Genome Medicine (Oct 2021)

Artificial intelligence enables comprehensive genome interpretation and nomination of candidate diagnoses for rare genetic diseases

  • Francisco M. De La Vega,
  • Shimul Chowdhury,
  • Barry Moore,
  • Erwin Frise,
  • Jeanette McCarthy,
  • Edgar Javier Hernandez,
  • Terence Wong,
  • Kiely James,
  • Lucia Guidugli,
  • Pankaj B. Agrawal,
  • Casie A. Genetti,
  • Catherine A. Brownstein,
  • Alan H. Beggs,
  • Britt-Sabina Löscher,
  • Andre Franke,
  • Braden Boone,
  • Shawn E. Levy,
  • Katrin Õunap,
  • Sander Pajusalu,
  • Matt Huentelman,
  • Keri Ramsey,
  • Marcus Naymik,
  • Vinodh Narayanan,
  • Narayanan Veeraraghavan,
  • Paul Billings,
  • Martin G. Reese,
  • Mark Yandell,
  • Stephen F. Kingsmore

DOI
https://doi.org/10.1186/s13073-021-00965-0
Journal volume & issue
Vol. 13, no. 1
pp. 1 – 19

Abstract

Read online

Abstract Background Clinical interpretation of genetic variants in the context of the patient’s phenotype is becoming the largest component of cost and time expenditure for genome-based diagnosis of rare genetic diseases. Artificial intelligence (AI) holds promise to greatly simplify and speed genome interpretation by integrating predictive methods with the growing knowledge of genetic disease. Here we assess the diagnostic performance of Fabric GEM, a new, AI-based, clinical decision support tool for expediting genome interpretation. Methods We benchmarked GEM in a retrospective cohort of 119 probands, mostly NICU infants, diagnosed with rare genetic diseases, who received whole-genome or whole-exome sequencing (WGS, WES). We replicated our analyses in a separate cohort of 60 cases collected from five academic medical centers. For comparison, we also analyzed these cases with current state-of-the-art variant prioritization tools. Included in the comparisons were trio, duo, and singleton cases. Variants underpinning diagnoses spanned diverse modes of inheritance and types, including structural variants (SVs).
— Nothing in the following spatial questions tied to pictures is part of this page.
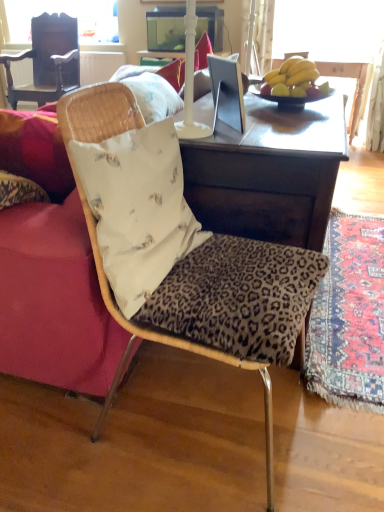
Question: From the image's perspective, is velvet red couch at left located above leopard print fabric chair at center, the first chair when ordered from bottom to top?

Choices:
 (A) no
 (B) yes

Answer: (B)

Question: Is velvet red couch at left outside leopard print fabric chair at center, marked as the second chair in a left-to-right arrangement?

Choices:
 (A) yes
 (B) no

Answer: (A)

Question: Does velvet red couch at left have a greater width compared to leopard print fabric chair at center, the 2th chair viewed from the back?

Choices:
 (A) no
 (B) yes

Answer: (B)

Question: Is velvet red couch at left bigger than leopard print fabric chair at center, arranged as the 1th chair when viewed from the front?

Choices:
 (A) no
 (B) yes

Answer: (B)

Question: Does velvet red couch at left appear on the right side of leopard print fabric chair at center, the first chair when ordered from bottom to top?

Choices:
 (A) yes
 (B) no

Answer: (B)

Question: From their relative heights in the image, would you say dark wood chair at upper left, the second chair in the right-to-left sequence, is taller or shorter than white fabric pillow at center?

Choices:
 (A) short
 (B) tall

Answer: (B)

Question: Based on their positions, is dark wood chair at upper left, which appears as the first chair when viewed from the top, located to the left or right of white fabric pillow at center?

Choices:
 (A) left
 (B) right

Answer: (A)

Question: Is point (69, 45) closer or farther from the camera than point (87, 155)?

Choices:
 (A) closer
 (B) farther

Answer: (B)

Question: In terms of width, does dark wood chair at upper left, the second chair in the right-to-left sequence, look wider or thinner when compared to white fabric pillow at center?

Choices:
 (A) wide
 (B) thin

Answer: (A)

Question: Is leopard print fabric chair at center, marked as the second chair in a left-to-right arrangement, to the left or to the right of carpet with intricate patterns at lower right in the image?

Choices:
 (A) left
 (B) right

Answer: (A)

Question: In terms of height, does leopard print fabric chair at center, arranged as the 1th chair when viewed from the front, look taller or shorter compared to carpet with intricate patterns at lower right?

Choices:
 (A) tall
 (B) short

Answer: (A)

Question: Based on their sizes in the image, would you say leopard print fabric chair at center, the 2th chair viewed from the back, is bigger or smaller than carpet with intricate patterns at lower right?

Choices:
 (A) small
 (B) big

Answer: (B)

Question: In the image, is leopard print fabric chair at center, marked as the second chair in a left-to-right arrangement, positioned in front of or behind carpet with intricate patterns at lower right?

Choices:
 (A) front
 (B) behind

Answer: (A)

Question: Is carpet with intricate patterns at lower right inside the boundaries of velvet red couch at left, or outside?

Choices:
 (A) outside
 (B) inside

Answer: (A)

Question: From the image's perspective, relative to velvet red couch at left, is carpet with intricate patterns at lower right above or below?

Choices:
 (A) above
 (B) below

Answer: (B)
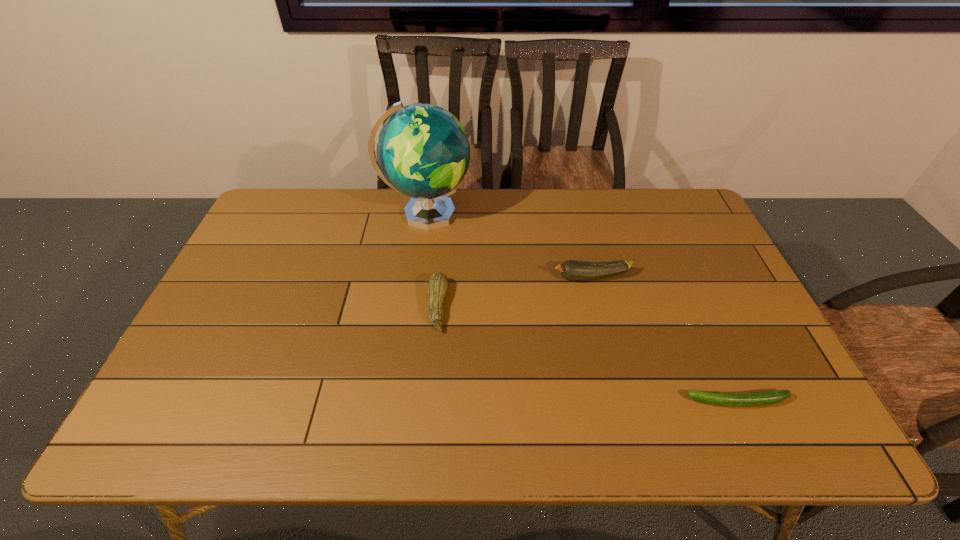
Locate an element on the screen. This screenshot has width=960, height=540. blank space located at the stem end of the leftmost zucchini is located at coordinates (568, 306).

Find the location of a particular element. The height and width of the screenshot is (540, 960). free space located on the front-facing side of the nearest object is located at coordinates (520, 401).

This screenshot has height=540, width=960. In order to click on blank area located on the front-facing side of the nearest object in this screenshot , I will do `click(630, 401)`.

Locate an element on the screen. This screenshot has height=540, width=960. free space located 0.230m on the front-facing side of the nearest object is located at coordinates (586, 401).

You are a GUI agent. You are given a task and a screenshot of the screen. Output one action in this format:
    pyautogui.click(x=<x>, y=<y>)
    Task: Click on the object positioned at the far edge
    The height and width of the screenshot is (540, 960).
    Given the screenshot: What is the action you would take?
    pyautogui.click(x=423, y=151)

Identify the location of object at the near edge. (752, 399).

The height and width of the screenshot is (540, 960). Find the location of `object at the right edge`. object at the right edge is located at coordinates (752, 399).

I want to click on object that is at the near right corner, so click(x=752, y=399).

Locate an element on the screen. free space at the far edge of the desktop is located at coordinates (473, 223).

In the image, there is a desktop. Identify the location of vacant space at the near edge. The image size is (960, 540). (352, 437).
Patient phenotypes were extracted from clinical notes by two means: manually and using an automated clinical natural language processing (CNLP) tool. Finally, 14 previously unsolved cases were reanalyzed. Results GEM ranked over 90% of the causal genes among the top or second candidate and prioritized for review a median of 3 candidate genes per case, using either manually curated or CNLP-derived phenotype descriptions. Ranking of trios and duos was unchanged when analyzed as singletons. In 17 of 20 cases with diagnostic SVs, GEM identified the causal SVs as the top candidate and in 19/20 within the top five, irrespective of whether SV calls were provided or inferred ab initio by GEM using its own internal SV detection algorithm. GEM showed similar performance in absence of parental genotypes. Analysis of 14 previously unsolved cases resulted in a novel finding for one case, candidates ultimately not advanced upon manual review for 3 cases, and no new findings for 10 cases. Conclusions GEM enabled diagnostic interpretation inclusive of all variant types through automated nomination of a very short list of candidate genes and disorders for final review and reporting. In combination with deep phenotyping by CNLP, GEM enables substantial automation of genetic disease diagnosis, potentially decreasing cost and expediting case review.